RECORDS SHOWN →
════════

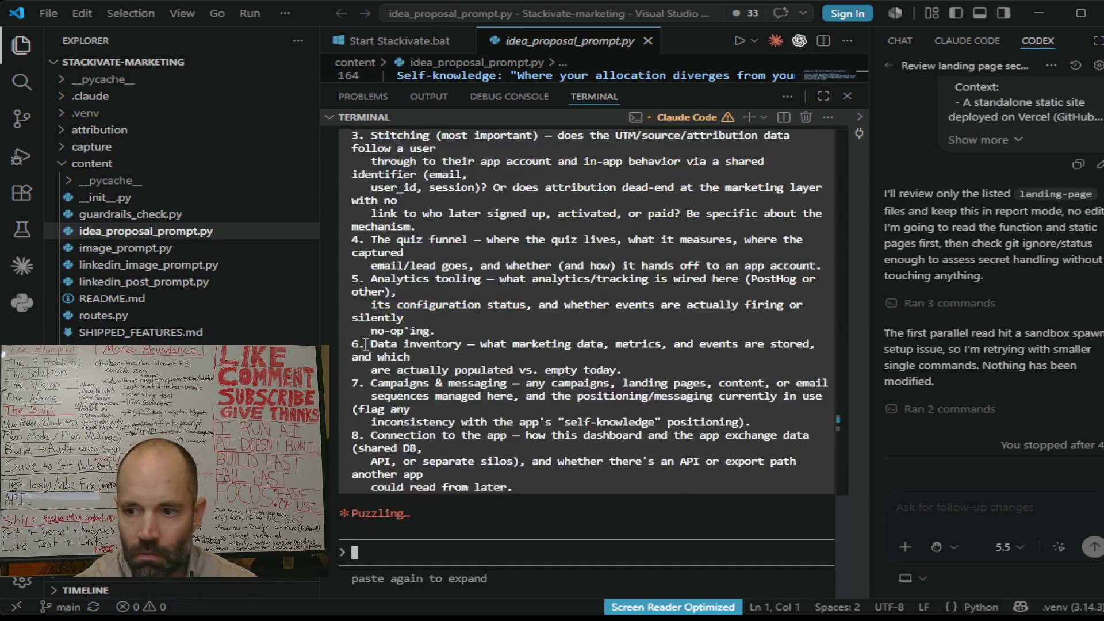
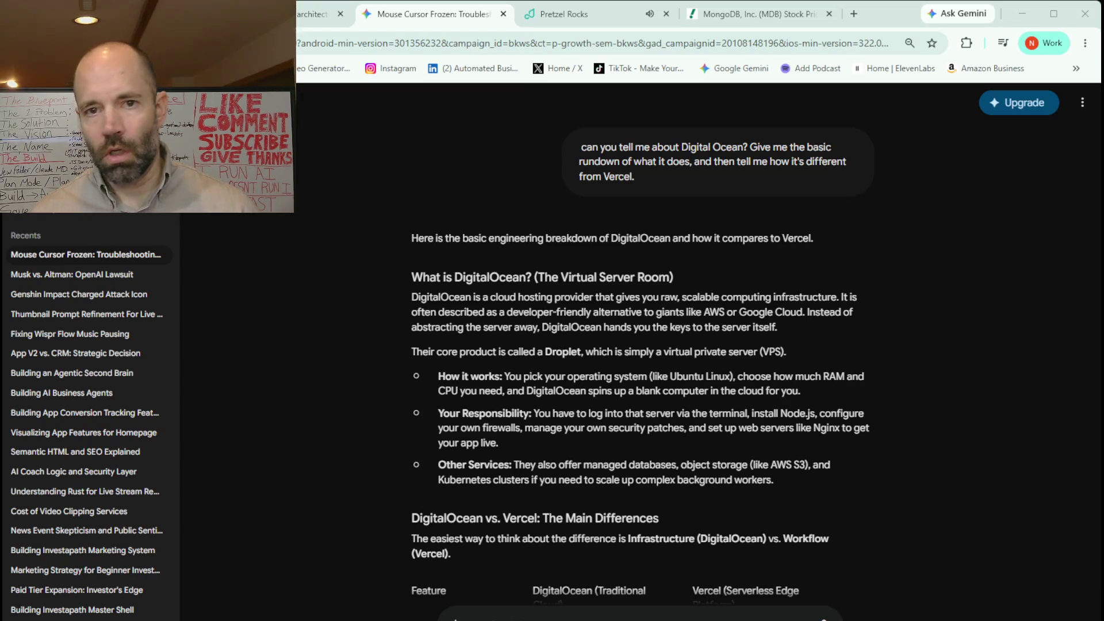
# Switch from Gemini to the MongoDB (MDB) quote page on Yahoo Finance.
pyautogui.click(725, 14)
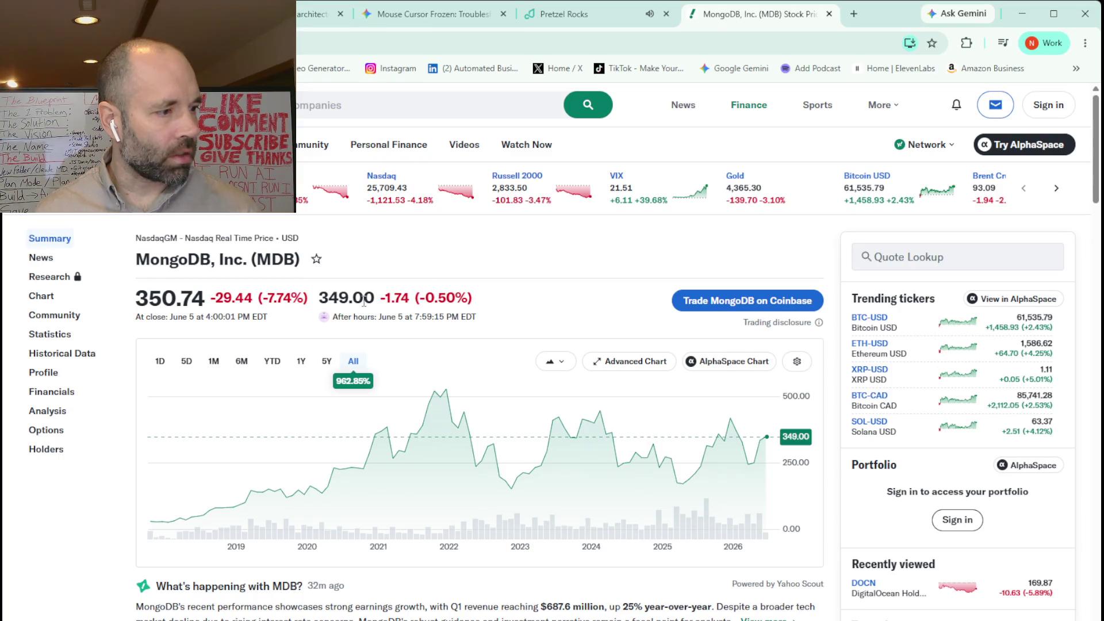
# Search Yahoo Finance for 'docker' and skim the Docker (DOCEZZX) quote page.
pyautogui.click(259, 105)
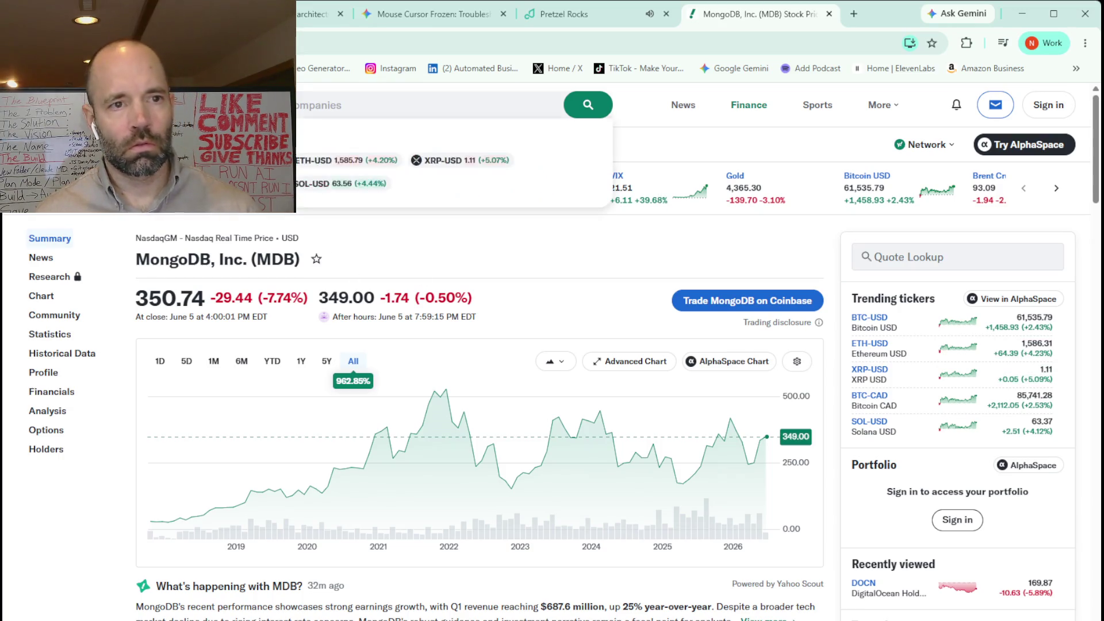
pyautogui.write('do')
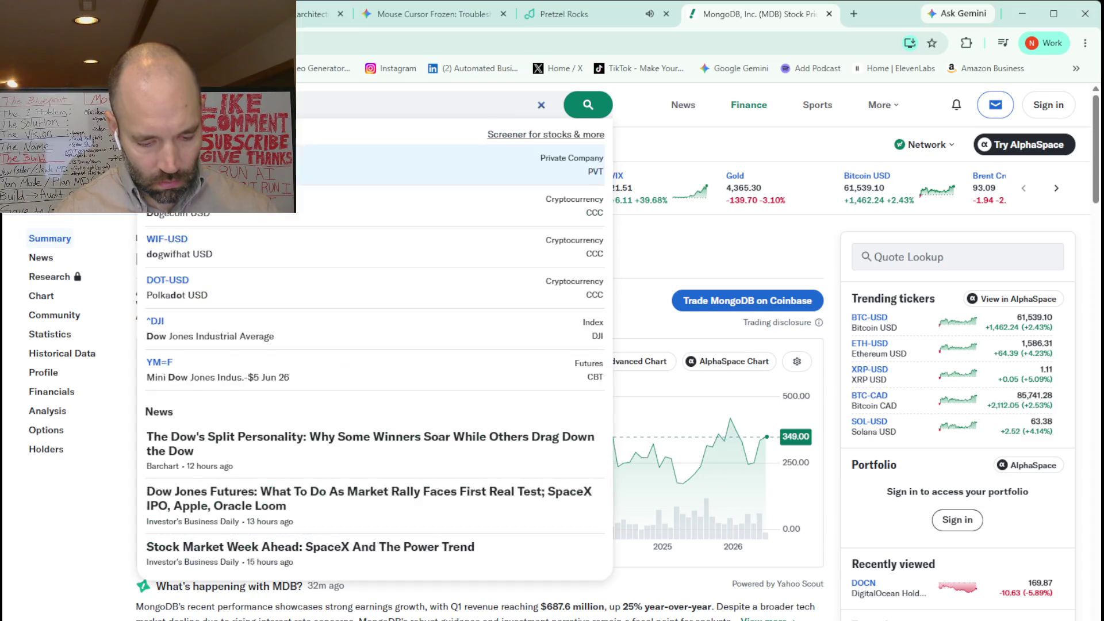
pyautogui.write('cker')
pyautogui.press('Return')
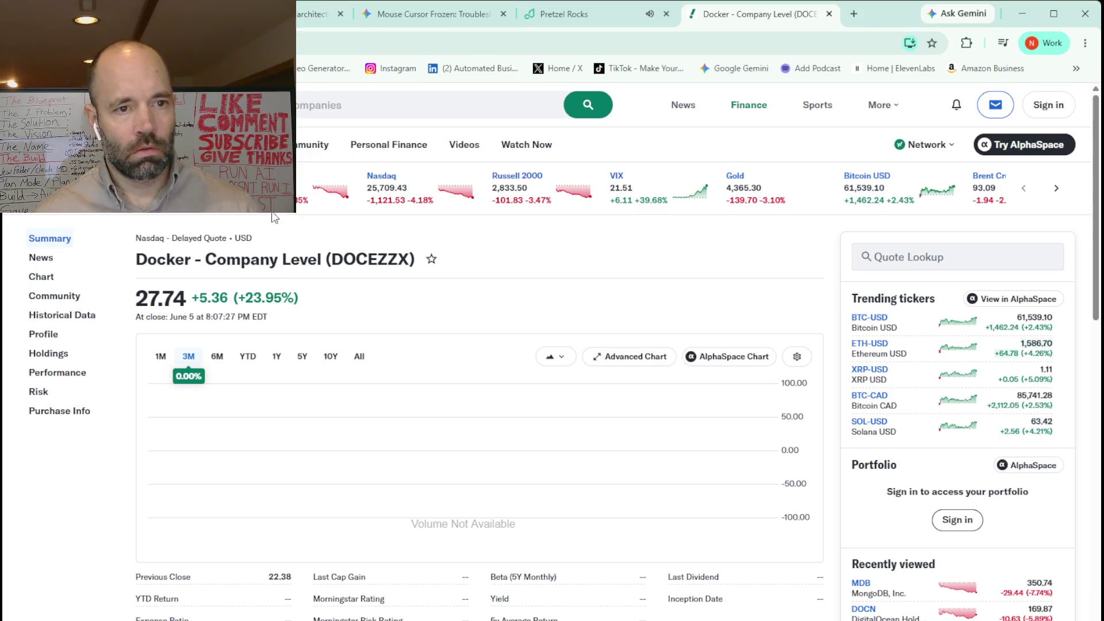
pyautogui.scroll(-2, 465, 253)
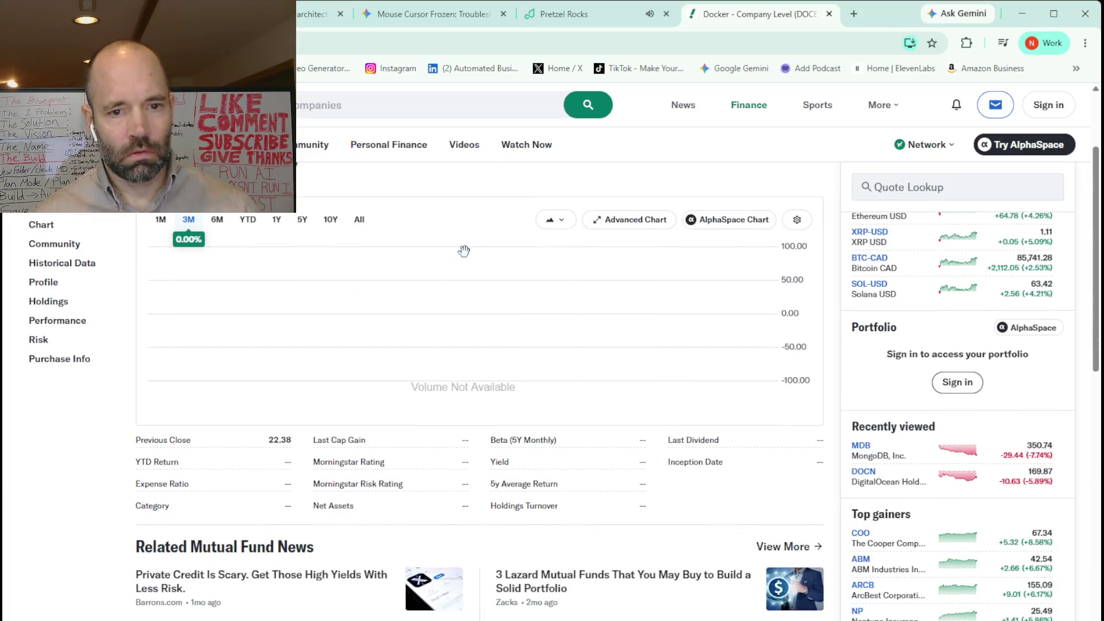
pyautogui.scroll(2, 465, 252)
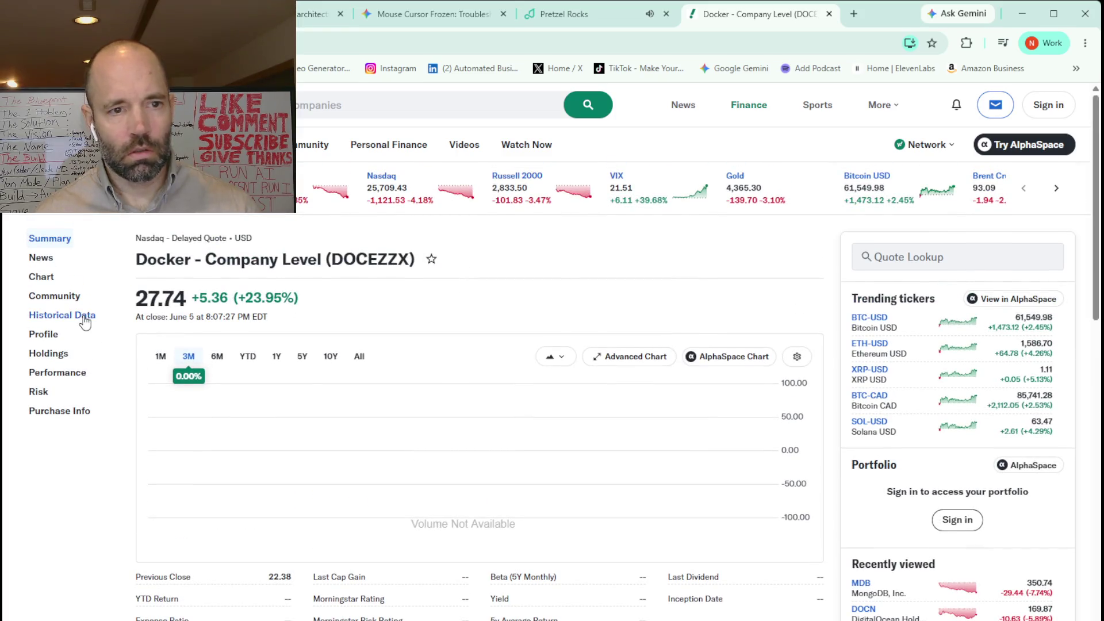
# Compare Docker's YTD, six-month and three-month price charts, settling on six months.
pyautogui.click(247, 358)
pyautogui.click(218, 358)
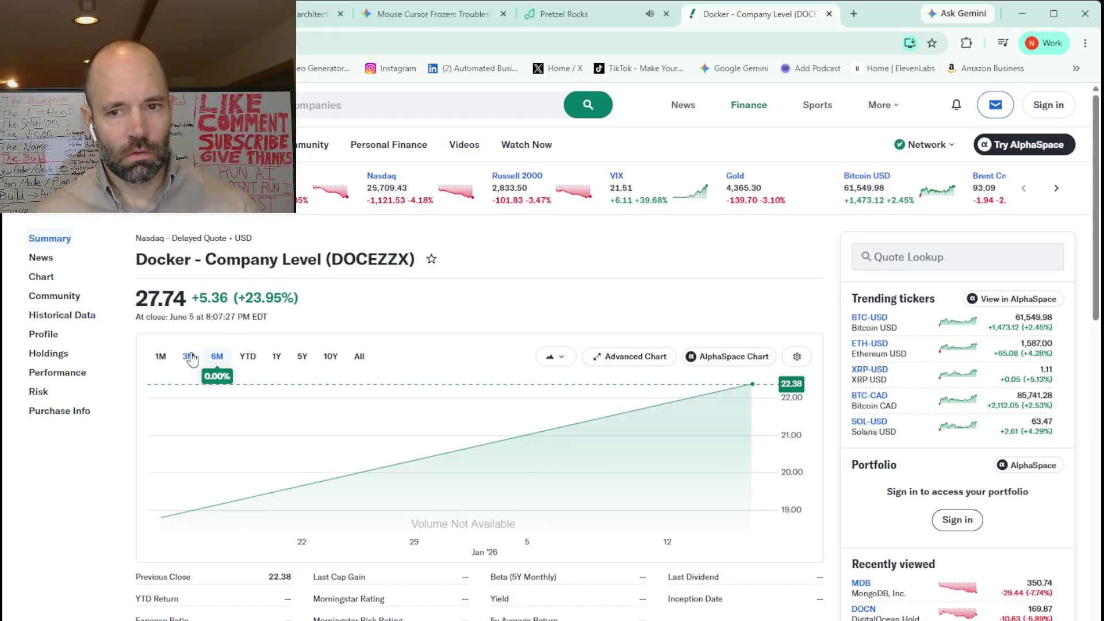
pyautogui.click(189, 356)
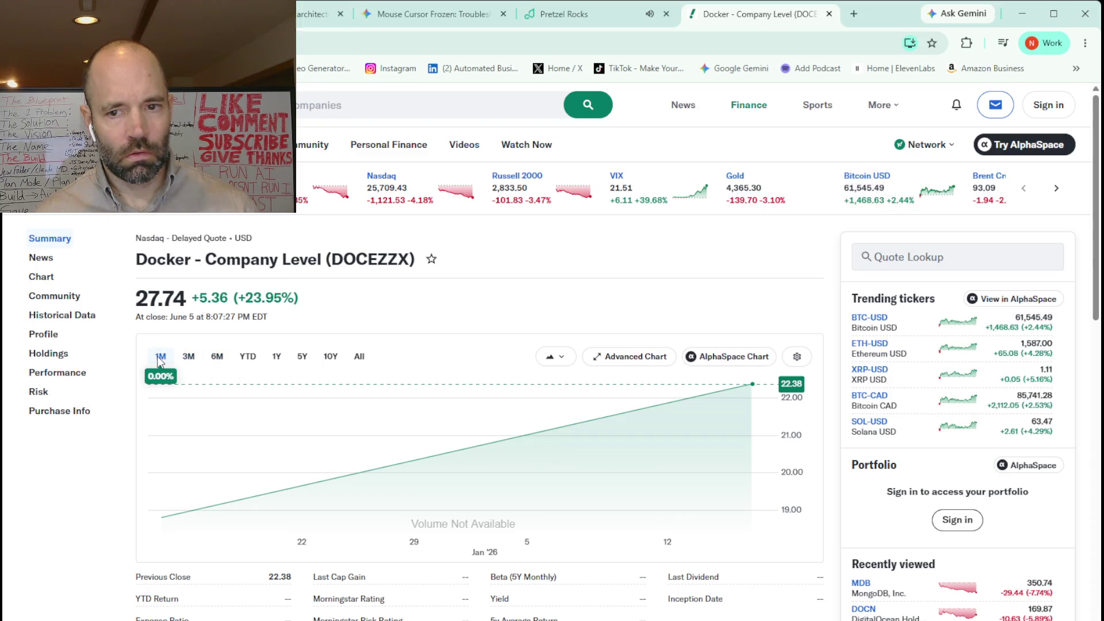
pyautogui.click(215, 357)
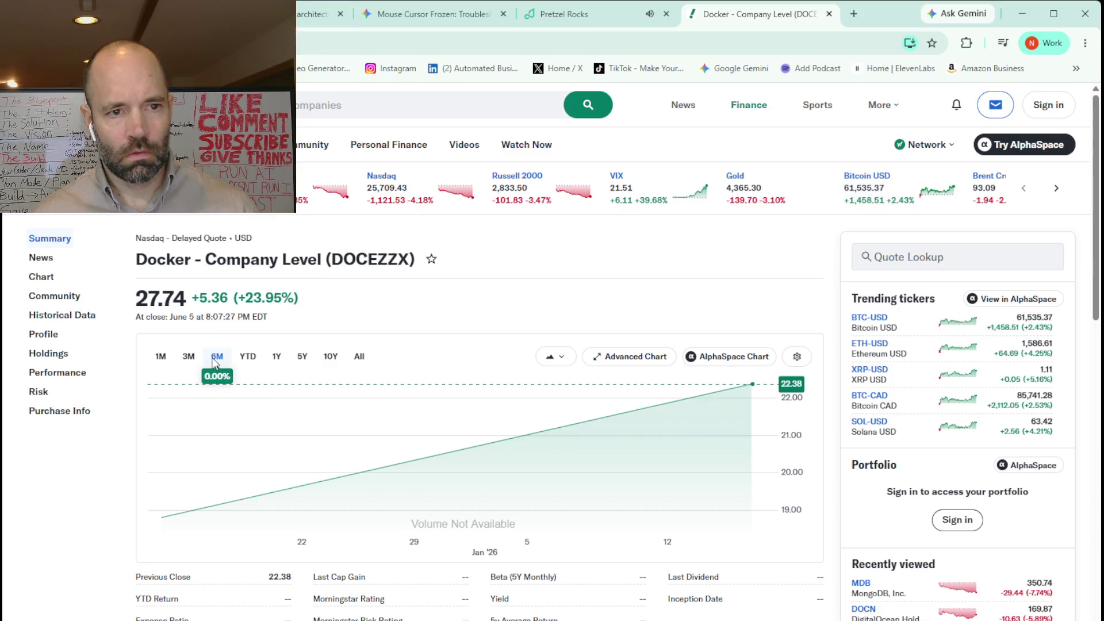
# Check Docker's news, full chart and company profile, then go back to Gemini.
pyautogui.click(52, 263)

════════

DESCRIPTION OF THE TASK →
Starting at the line that contains "pyautogui.scroll(2, 465, 252)", return every line through the end of the records above exactly as written, and return no pictures.

TASK ANSWER →
pyautogui.scroll(2, 465, 252)
# Compare Docker's YTD, six-month and three-month price charts, settling on six months.
pyautogui.click(247, 358)
pyautogui.click(218, 358)
pyautogui.click(189, 356)
pyautogui.click(215, 357)
# Check Docker's news, full chart and company profile, then go back to Gemini.
pyautogui.click(52, 263)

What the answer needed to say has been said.